Wilson Ferreira Aldunate nació en Nico Pérez el 28 de enero de 1919. Político blanco de gran nivel, opositor duro de los gobiernos de Jorge Pacheco Areco y Juan María Bordaberry. Cuando estalló el Golpe de Estado el 27 de junio de 1973 se exilió, primero en Buenos Aires, hasta los asesinatos de Zelmar Michelini y Héctor “Toba” Gutiérrez Ruiz, a quienes fuerzas combinadas de las dictaduras que asolaban Argentina y Uruguay, a los tres compatriotas decidieron asesinarlos. Wilson se escapó milagrosamente, porque en el momento que lo fueron a buscar no se encontraba donde estaba alojado, refugiándose en la Embajada de Austria, para luego escapar de la Argentina a un exilio ya más lejano de su patria y también prolongado. Distinta suerte corrieron Zelmar y el Toba que fueran asesinados vilmente. Wilson en el exterior, no descansó un solo día, intentando que se pusiera fin a la dictadura militar en Uruguay y la combatió en todos los ámbitos posibles a nivel internacional.
Su retorno
El 16 de junio de 1984 Ferreira retornó de su exilio cruzando el Río de la Plata desde Buenos Aires en el Vapor de la Carrera. Entre los pasajeros que lo acompañaban se contaban Gustavo Borsari, Germán Araújo, José Claudio Williman,Alberto Volonté, Juan Martín Posadas, Gonzalo Aguirre, Walter Santoro, Carlos Luppi, Ana Lía Piñeyrúa, Pablo García Pintos, Carlos Julio Pereyra, Wilson Elso Goñi, Alem García, Matilde Rodríguez Larreta, Ignacio de Posadas, Daniel García Pintos, el escritor Enrique Estrázulas, el cantante Pablo Estramín y los periodistas Aníbal Steffen y Hugo Modino, entre otros.

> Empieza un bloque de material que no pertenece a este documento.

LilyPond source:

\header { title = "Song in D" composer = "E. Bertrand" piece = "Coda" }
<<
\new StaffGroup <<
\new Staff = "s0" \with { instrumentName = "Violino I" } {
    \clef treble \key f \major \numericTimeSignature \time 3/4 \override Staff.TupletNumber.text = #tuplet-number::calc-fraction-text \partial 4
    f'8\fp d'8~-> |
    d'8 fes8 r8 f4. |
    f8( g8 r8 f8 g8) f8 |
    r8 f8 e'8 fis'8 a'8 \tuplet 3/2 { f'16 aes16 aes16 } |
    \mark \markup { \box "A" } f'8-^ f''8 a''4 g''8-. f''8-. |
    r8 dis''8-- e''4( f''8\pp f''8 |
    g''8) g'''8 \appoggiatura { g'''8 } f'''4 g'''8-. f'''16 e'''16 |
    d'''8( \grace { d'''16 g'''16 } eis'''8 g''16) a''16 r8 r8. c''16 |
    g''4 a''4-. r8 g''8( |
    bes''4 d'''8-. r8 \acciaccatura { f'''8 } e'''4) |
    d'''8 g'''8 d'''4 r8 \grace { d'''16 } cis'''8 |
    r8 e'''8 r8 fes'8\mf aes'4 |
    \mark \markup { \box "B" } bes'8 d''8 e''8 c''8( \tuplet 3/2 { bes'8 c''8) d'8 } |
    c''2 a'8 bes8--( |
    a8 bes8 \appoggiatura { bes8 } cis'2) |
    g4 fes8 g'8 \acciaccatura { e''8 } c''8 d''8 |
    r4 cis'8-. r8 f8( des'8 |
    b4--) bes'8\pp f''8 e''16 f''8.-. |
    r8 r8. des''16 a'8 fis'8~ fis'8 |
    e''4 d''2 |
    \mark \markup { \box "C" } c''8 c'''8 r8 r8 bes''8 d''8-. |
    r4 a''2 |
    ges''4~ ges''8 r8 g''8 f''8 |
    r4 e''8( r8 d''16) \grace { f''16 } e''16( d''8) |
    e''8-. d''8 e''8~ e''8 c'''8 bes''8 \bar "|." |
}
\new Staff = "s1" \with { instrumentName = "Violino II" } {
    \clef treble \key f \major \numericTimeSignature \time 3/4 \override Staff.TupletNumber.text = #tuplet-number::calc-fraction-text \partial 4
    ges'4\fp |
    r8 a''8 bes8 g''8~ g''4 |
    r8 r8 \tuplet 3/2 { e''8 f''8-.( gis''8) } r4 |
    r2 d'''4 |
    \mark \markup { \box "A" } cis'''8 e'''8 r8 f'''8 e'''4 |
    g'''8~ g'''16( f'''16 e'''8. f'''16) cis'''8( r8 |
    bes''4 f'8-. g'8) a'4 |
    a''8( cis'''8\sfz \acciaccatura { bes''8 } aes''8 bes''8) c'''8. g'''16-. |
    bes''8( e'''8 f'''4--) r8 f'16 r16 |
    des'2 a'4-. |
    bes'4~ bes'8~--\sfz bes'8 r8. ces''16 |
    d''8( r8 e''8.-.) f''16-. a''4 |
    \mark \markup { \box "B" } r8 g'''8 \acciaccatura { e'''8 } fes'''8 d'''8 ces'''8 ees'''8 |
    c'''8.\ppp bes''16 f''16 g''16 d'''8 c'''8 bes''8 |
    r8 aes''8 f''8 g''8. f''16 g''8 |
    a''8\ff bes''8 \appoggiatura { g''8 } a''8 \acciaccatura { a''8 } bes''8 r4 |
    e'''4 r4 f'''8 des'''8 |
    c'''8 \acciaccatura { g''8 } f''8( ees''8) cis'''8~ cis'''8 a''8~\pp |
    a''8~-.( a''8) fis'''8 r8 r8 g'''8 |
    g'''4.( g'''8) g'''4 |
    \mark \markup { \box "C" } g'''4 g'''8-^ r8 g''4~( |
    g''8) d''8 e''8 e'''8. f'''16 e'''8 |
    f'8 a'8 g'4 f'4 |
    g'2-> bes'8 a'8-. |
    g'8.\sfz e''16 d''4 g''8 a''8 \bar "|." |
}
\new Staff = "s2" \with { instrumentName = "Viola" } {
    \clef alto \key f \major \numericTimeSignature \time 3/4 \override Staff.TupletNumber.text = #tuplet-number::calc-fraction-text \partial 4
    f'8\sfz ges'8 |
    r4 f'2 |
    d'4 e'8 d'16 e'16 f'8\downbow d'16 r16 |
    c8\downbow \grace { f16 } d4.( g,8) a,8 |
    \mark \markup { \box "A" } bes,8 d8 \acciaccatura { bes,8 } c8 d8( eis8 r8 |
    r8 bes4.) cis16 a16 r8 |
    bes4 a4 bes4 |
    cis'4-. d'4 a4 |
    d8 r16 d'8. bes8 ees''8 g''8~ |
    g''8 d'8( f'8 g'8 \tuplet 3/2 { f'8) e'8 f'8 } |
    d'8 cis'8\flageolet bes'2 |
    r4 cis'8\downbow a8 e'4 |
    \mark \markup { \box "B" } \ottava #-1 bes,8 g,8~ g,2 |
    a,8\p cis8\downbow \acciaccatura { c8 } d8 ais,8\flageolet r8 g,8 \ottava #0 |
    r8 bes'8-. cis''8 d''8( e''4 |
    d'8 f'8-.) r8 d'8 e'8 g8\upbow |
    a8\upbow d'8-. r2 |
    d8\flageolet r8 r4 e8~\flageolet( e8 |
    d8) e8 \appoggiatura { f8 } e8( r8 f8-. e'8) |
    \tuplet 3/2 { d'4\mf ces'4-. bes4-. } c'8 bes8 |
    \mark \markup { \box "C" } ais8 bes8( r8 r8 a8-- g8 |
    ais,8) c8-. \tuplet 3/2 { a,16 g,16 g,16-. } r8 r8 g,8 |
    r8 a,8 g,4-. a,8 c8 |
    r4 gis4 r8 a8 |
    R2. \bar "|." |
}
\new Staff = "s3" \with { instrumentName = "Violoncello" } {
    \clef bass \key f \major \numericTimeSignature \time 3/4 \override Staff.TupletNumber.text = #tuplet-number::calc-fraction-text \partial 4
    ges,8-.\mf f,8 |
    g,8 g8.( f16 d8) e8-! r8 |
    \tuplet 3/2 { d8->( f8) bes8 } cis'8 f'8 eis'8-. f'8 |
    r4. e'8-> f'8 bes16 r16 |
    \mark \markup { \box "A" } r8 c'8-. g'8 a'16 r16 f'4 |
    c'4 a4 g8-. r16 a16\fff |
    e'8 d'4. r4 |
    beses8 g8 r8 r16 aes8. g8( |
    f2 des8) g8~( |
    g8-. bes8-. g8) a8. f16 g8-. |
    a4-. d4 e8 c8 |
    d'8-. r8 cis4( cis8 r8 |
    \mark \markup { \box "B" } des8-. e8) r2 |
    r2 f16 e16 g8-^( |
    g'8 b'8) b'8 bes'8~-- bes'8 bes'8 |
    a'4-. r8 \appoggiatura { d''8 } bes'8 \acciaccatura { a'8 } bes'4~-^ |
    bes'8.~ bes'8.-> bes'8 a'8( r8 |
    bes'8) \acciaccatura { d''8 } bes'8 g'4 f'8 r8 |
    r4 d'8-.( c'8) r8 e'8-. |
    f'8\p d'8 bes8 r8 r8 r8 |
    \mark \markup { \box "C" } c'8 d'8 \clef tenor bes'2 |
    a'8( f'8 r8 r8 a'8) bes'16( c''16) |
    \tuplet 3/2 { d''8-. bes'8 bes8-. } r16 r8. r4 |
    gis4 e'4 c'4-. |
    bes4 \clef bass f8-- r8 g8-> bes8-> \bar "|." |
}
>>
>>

En un dispositivo de guerra para impedir el contacto del líder con la multitud que lo esperaba, y ante insistentes rumores que presagiaban una revuelta civil, fue apresado por los militares y trasladado en helicóptero hasta el cuartel de Trinidad, donde permaneció encarcelado durante toda la campaña electoral que restableció la democracia, y excluido de participar en las elecciones.
Liberado el 30 de noviembre de 1984, una caravana multitudinaria lo condujo hasta Montevideo. Entrada la madrugada del 1 de diciembre, Wilson Ferreira llegó a la Explanada Municipal, donde el Partido Nacional había organizado un acto de bienvenida al que se sumaron simpatizantes de todas las esferas políticas. En una de las concentraciones políticas más recordadas de la historia uruguaya, Ferreira sorprendió por su postura tras las elecciones que acababa de ganar el Partido Colorado (primera presidencia de Julio María Sanguinetti), en la que no asumió un actitud de revancha y anunció su apoyo al gobierno democráticamente electo, acuñando el término «gobernabilidad» para resumir su postura.